遠藤洋一の最近のブログ記事

「シニアのチカラ」連載第2回目は「函館市地域交流まちづくりセンター」スタッフの遠藤洋一さんからのメッセージです。それではどうぞ!

これまでの経験を次世代のマチのために・・・
サービスの現場が私の居場所、世代を超えた仲間が私の財産

 函館市地域交流まちづくりセンター・遠藤洋一 (61歳)

■ サービスの現場、多様な世代の仲間たちと・・・

実は、団塊の世代、シニアなどと言われても、全くピンと来ていません。現役(今も現役ですが)の時の仕事仲間が、私の子供と同じくらいの方ばかりで、一生懸命仕事に遊びにと付き合っていたのです。そうでもしないと遙か歳の離れた自分の考えなど聞き入れてくれなくなるし、何よりも楽しかったので老け込んでる暇などなかったのです。おかげで彼らも私の年齢など気にする事も無くごく普通に接してました。それで気持ちや考え方も、いまだに若いと言うか幼稚なのではと思います。誰かに迷惑をかけてなければ、特に無理をして若作りしている訳ではないので良いかなと思ってます。

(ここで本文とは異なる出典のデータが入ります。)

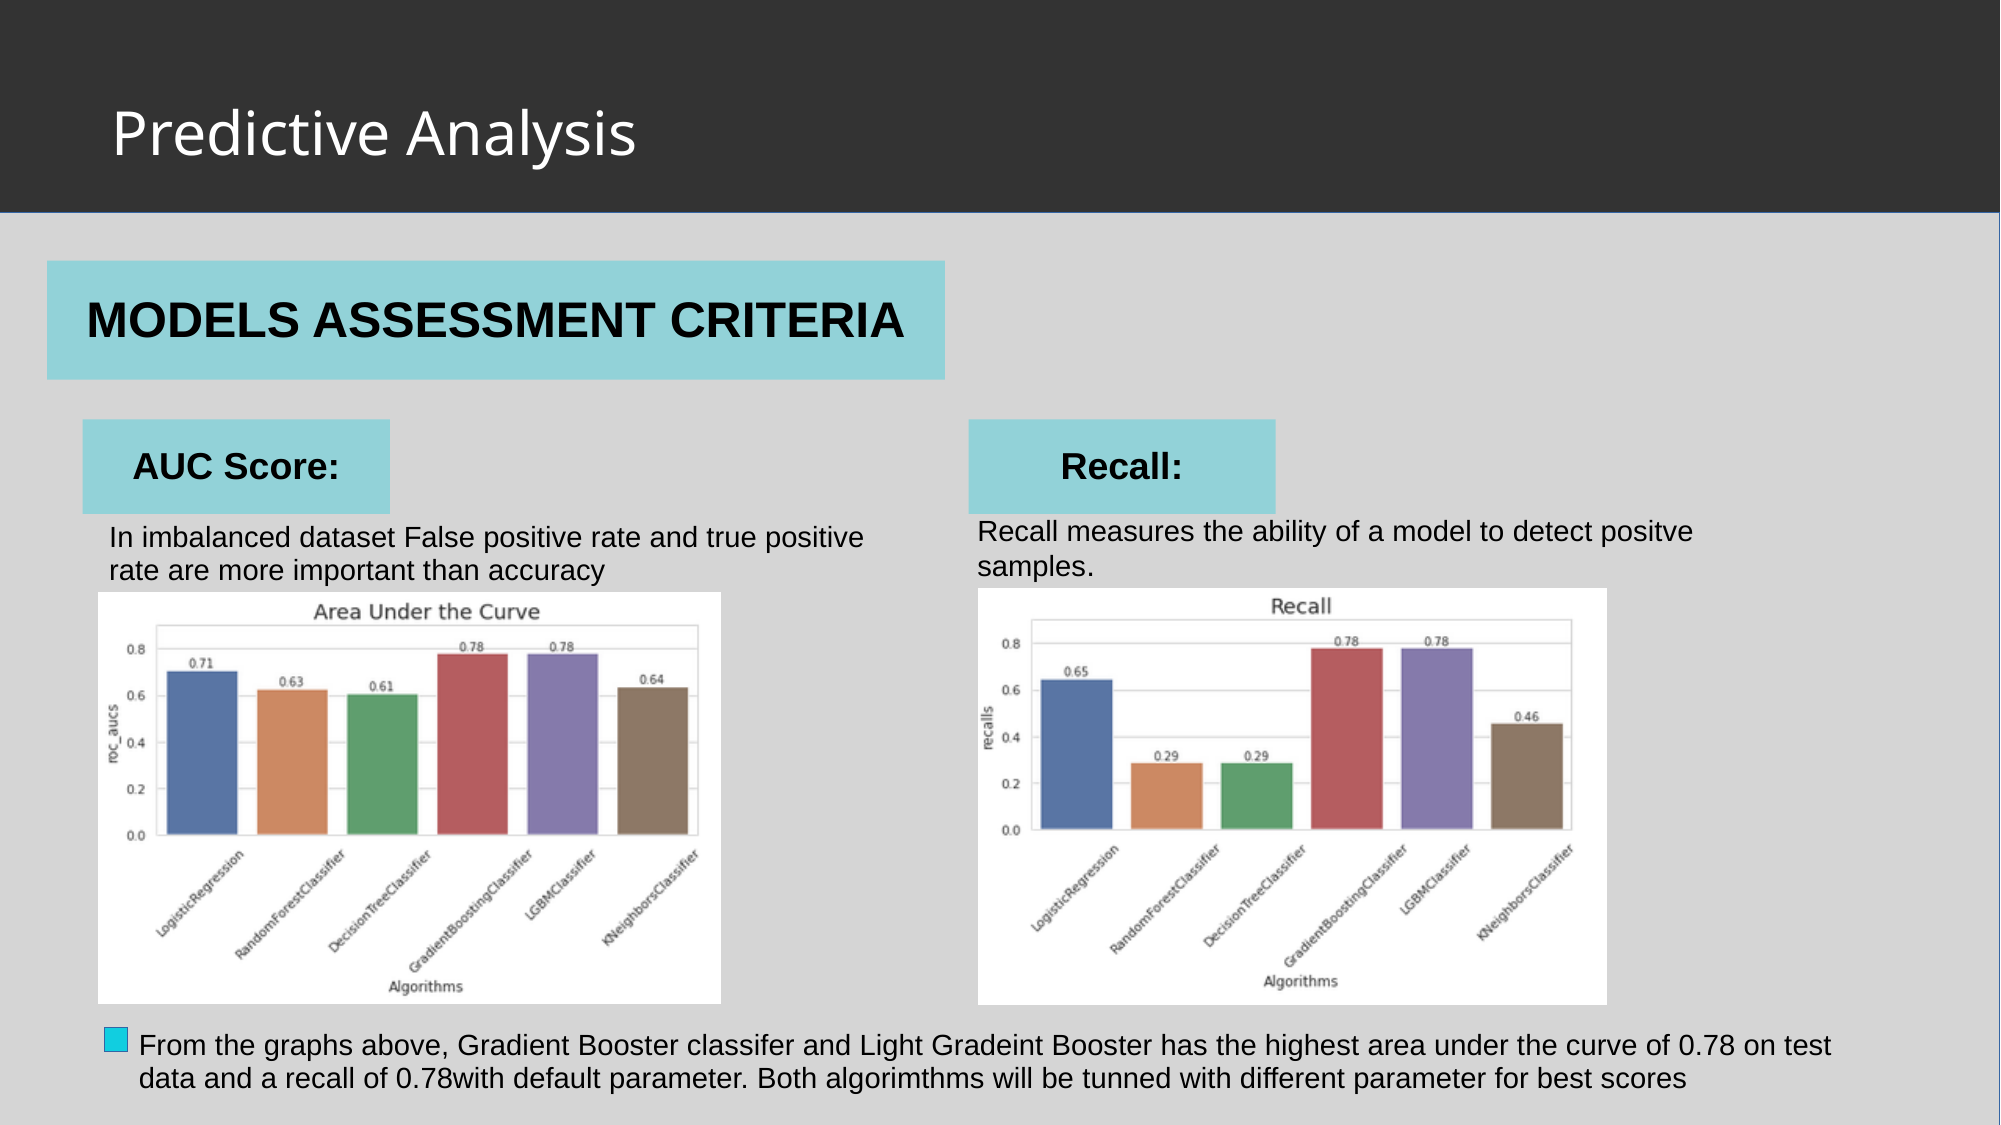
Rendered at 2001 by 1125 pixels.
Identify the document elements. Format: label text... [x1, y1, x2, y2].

以前の職場は裏にある某老舗で、作業服かと思われるタキシード、蝶ネクタイでサービス員を指導する立場で、お客様に楽しんで頂くのを心情に頑張っていました。お客様にも顔を覚えて頂けて、行動したことがすぐに自分に跳ね返って来る楽しくも怖い仕事でした。

時代の流れか、サービスに対する考え方が上層部とはすれ違うようになり骨を埋めるつもりでいた職場でしたが、自分の考えているサービスが出来ないなら身を引くしかないと考える日々が続き、後先考えず飛び出してしまいました。もうサービス業には戻らないつもりでいた数年後、新しくレストランをオープンさせたいので、責任者として手伝って欲しいと誘いがあり一番好きな職種でもありますし、迷いながらも引き受けました。

■ 思いがけない病の後に・・・

運命の日は突然やってきました。スタッフトレーニング開始のまさにその日に、あろう事か心臓発作を虚血性心筋梗塞で緊急搬送、家族が呼ばれ、時間が立ちすぎ無理だろうと宣言され、皆があきらめかけたとき、なにかしら反応したらしくICUへ入り緊急手術。奇跡的に脳や四肢の運動には障害が残らず数ヶ月後退院出来ました。この状態で退院出来るのは2〜3%の確率しかないらしいのです。若干の記憶を失ったのと、退院後様々なことが認識出来なくなる等の症状が出たりしました。

それで、一時期社会との接触が出来なくなり、今で言う引きこもりの状態が約一年続きました。みんなに迷惑をかけないで生きていくことが私の心情だったのですが、この時ばかりは心配や迷惑を沢山かけてしまいました。

リハビリに励み、何とか外へも出歩けるように成ったある日、以前の職場で数度お話したことのある「ひのき屋」と言う太鼓グループのコンサートを見に行く機会があり、太鼓の音が生きている喜びを胸一杯に感じさせてくれ、いつのまにか涙を流し感動していました。第一回はこだて国際民族芸術祭でのボランティア募集を知り、出来る範囲で手伝えたらと出かける事にし、この事が社会に復帰するきっかけに成りました。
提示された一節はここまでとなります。